Whether it’s an outside dining set primed to welcome the spring (as well as a group of up to six!), or preparing for a more intimate indoor affair with your family or support bubble, there’s never been a better time to indulge in some tabletop styling. Find out how-to tips for creating a perfect spring tablescape below.
The basis for a table display is, of course, the table. In the spirit of a domestic spring cleaning, you may have decided to bring your outdoor dining set out of winter hibernation, taking a soft brush to it to rid it of cobwebs, and maybe even retaining it with team oil (if its timber, that is) or giving it a hose down. An indoor set might have its hinges oiled if extendable, or its fabric seat upholstery hoovered. Alternatively, you may have been tempted to treat your household to a new dining set, for the garden or the home.

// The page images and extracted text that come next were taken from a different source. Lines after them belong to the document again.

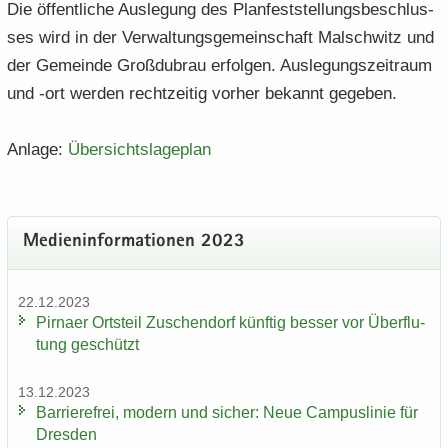
Die öf­fent­li­che Aus­le­gung des Plan­fest­stel­lungs­be­schlus­
ses wird in der Ver­wal­tungs­ge­mein­schaft Mal­schwitz und
der Ge­mein­de Groß­du­brau er­fol­gen. Aus­le­gungs­zeit­raum
und -ort wer­den recht­zei­tig vor­her be­kannt ge­ge­ben.
An­la­ge:
Über­sichts­la­ge­plan
Me­di­en­in­for­ma­tio­nen 2023
22.12.2023
Pirna­er Orts­teil Zu­schen­dorf künf­tig bes­ser vor Über­flu­
tung ge­schützt
13.12.2023
Bar­rie­re­frei, mo­dern und si­cher: Neue Cam­pus­li­nie für
Dres­den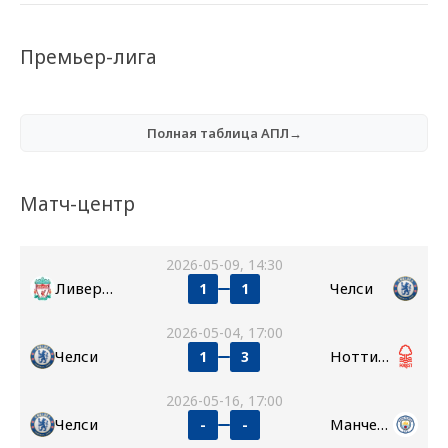
Премьер-лига
Полная таблица АПЛ→
Матч-центр
2026-05-09, 14:30
Ливерпуль
Челси
1
1
2026-05-04, 17:00
Челси
Ноттингем Форест
1
3
2026-05-16, 17:00
Челси
Манчестер Сити
-
-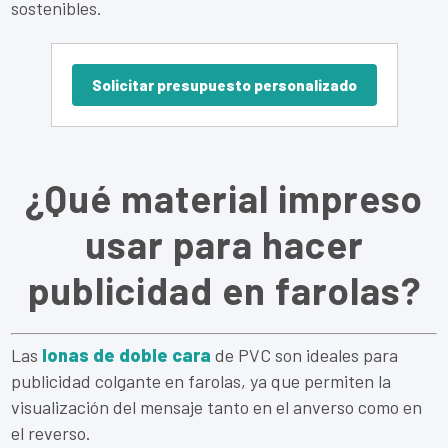
sostenibles.
Solicitar presupuesto personalizado
¿Qué material impreso
usar para hacer
publicidad en farolas?
Las
lonas de doble cara
de PVC son ideales para
publicidad colgante en farolas, ya que permiten la
visualización del mensaje tanto en el anverso como en
el reverso.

Our top picks for al-fresco dining include the Parsons and Malibu Table and Bench sets, which bring the nostalgia of the picnic bench archetype together with sophisticated design, and the Havana dining set, with a streamlined aesthetic that will let your springtime garden take centre stage.
For extra space and comfort, the Parsons dining set with 8 seats and cushions is sure to provide. Inside, the Dansk extendable dining set is a versatile option to accommodate more guests as lockdown eases, and the Aria glass dining set adds a pop of colour through its options of royal blue, forest green, or lavender velvet upholstered seats.
Based on the foundation of the textural and colour-based palette of your chosen dining set, you can begin to build your ideal table display, starting with a colour palette. Most of the sets are either cool toned neutral (grey finished metals, for example) or warm toned neutral (timber finished, for example).
Luckily, the most common springtime colours are in harmony with both of these defaults, with green being able to both brighten a cool toned backdrop, and freshen a warm toned backdrop. The same principle goes for yellows, oranges, and pinks. Silver and Gold tones also work well interspersed with the aforementioned block colours, to add a little dimension to potentially flattening tones.
If you’re looking for a bolder visual statement, try keeping variation to a minimum, by using predominantly one colour, with multiple tones within it (such as mixing only spring greens, sage greens, and forest greens, for example).
Use of Foliage
All over the world, springtime hails the arrival of new life in both flora and fauna; and with the abundance of houseplants and cut flowers available to us in garden centres, supermarkets, and florists, it would be a missed opportunity not to appreciate these in a tablescape centrepiece.
Keep it simple with a vase of budding branches which could help to bring the outside into an indoor setting. Simple forms like this could also compliment a more modern designed dining set, which could be equally adorned with seasonal fresh-cut flowers like tulips and daffodils, ensuring you keep to your chosen colour palette (and the gardener’s golden rule: an odd number of stems looks more harmonious than an even number!).
Houseplants could be moved to cluster on and around the table for this occasion from other parts of the house, or you could indulge in a selection of new succulents or leafy plants. For an outdoor display, foliage and flowers from your own garden would be ideal, to have guests feeling well and truly immersed in their surroundings.
Setting the Scene
The final stage is to flesh out and adorn your table, beyond the structure, colourway choice, and use of nature’s decorations. Tablecloths, runners, coasters, placemats, vases, glassware, cutlery, parasols, and chair cushions are all details which seem small, but can make a huge difference when placed together harmoniously in a styling capacity.
This is a good chance to play with texture within your scheme for added dimensionality, with textured glassware, or rattan, cork, or fabric placemats. In between elements, perhaps you include some delicate decorations depicting rabbits, eggs, and other motifs if you’re celebrating Easter, or some tea lights and pillar candles for a more pared-back aesthetic.
In addition to candles, soft accent lighting from the sides of the tables rather than directly above will create a relaxed, fresh ambience for your dining experience.